Cindy roughed out the story, and it was ready for edit in nothing flat. She gave it a headline, attached the unverified email, and, marking the package Urgent, fired it off to the publisher and editor in chief’s inbox.
Then she stuffed a copy of the email into her coat pocket, darted into a closing elevator, and rode it down to the street.
Serena was waiting for her on Mission, already set up for the interview.
The two friends and colleagues talked over the upside-downside ramifications while standing in the shadow of the Chronicle’s clock tower and agreed—the risk was worth taking. The business they were in, it was either go big or go home.
They took their seats in the tall director’s chairs facing the camera, their backs to the Chronicle Building, an umbrella shading their faces, the morning breeze messing with their hair.

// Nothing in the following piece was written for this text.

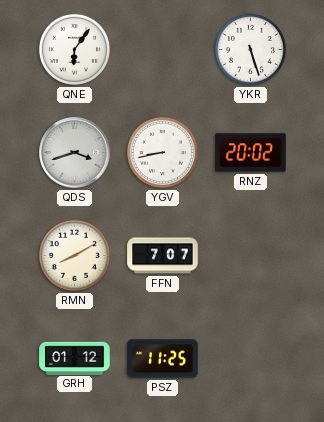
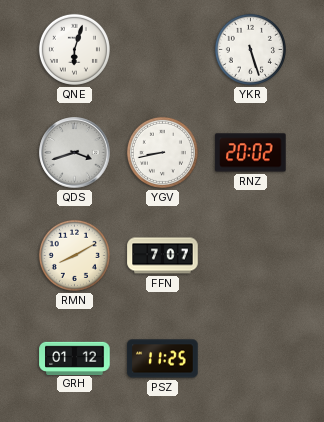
QNE: 6:06 -> 6:03
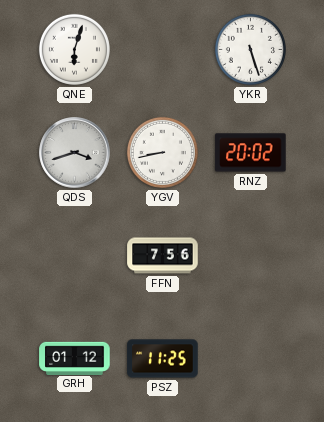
RMN: 8:10 -> none
FFN: 7:07 -> 7:56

The sound man tested the level. The cameraman counted off five seconds to go with his fingers, and then tape rolled. Serena introduced Cindy as the star reporter and head of the crime desk at the San Francisco Chronicle.
She said, “You have big news this morning, Cindy. A bombshell email that you’ve just posted on your crime blog, from someone claiming to have inside knowledge about the recent sniper attacks that have terrified people in five cities.”
“That’s exactly right, Serena. I received an email just minutes ago giving reasons for the sniper attacks and warning of future executions,” Cindy said. “I find the email credible. But viewers must understand that, like the Zodiac Killer’s letters to the Chronicle decades ago, the email is unsigned.
“I’ve weighed both sides of the argument carefully and have decided that it’s better to release this email than keep it quiet.”
“Cindy, is there a time stamp on that?”
“It landed in my inbox early this morning. The heading was ‘For Immediate Release.’”
“Can you read it for our viewers now?”
Cindy raised the sheet of paper from her lap and began to read the highlights.
“Quoting now: ‘This is a warning to all drug slingers, the pushers who sell grass, coke, meth, and Molly, the sickos who sell oxy, heroin, fentanyl, unprescribed pharmaceuticals, and designer drugs, or name your poison. Deaths from overdoses have risen to seventy thousand Americans per year, nearly half of those from opioids like fentanyl. It’s not okay. It’s not stopping. It’s getting worse.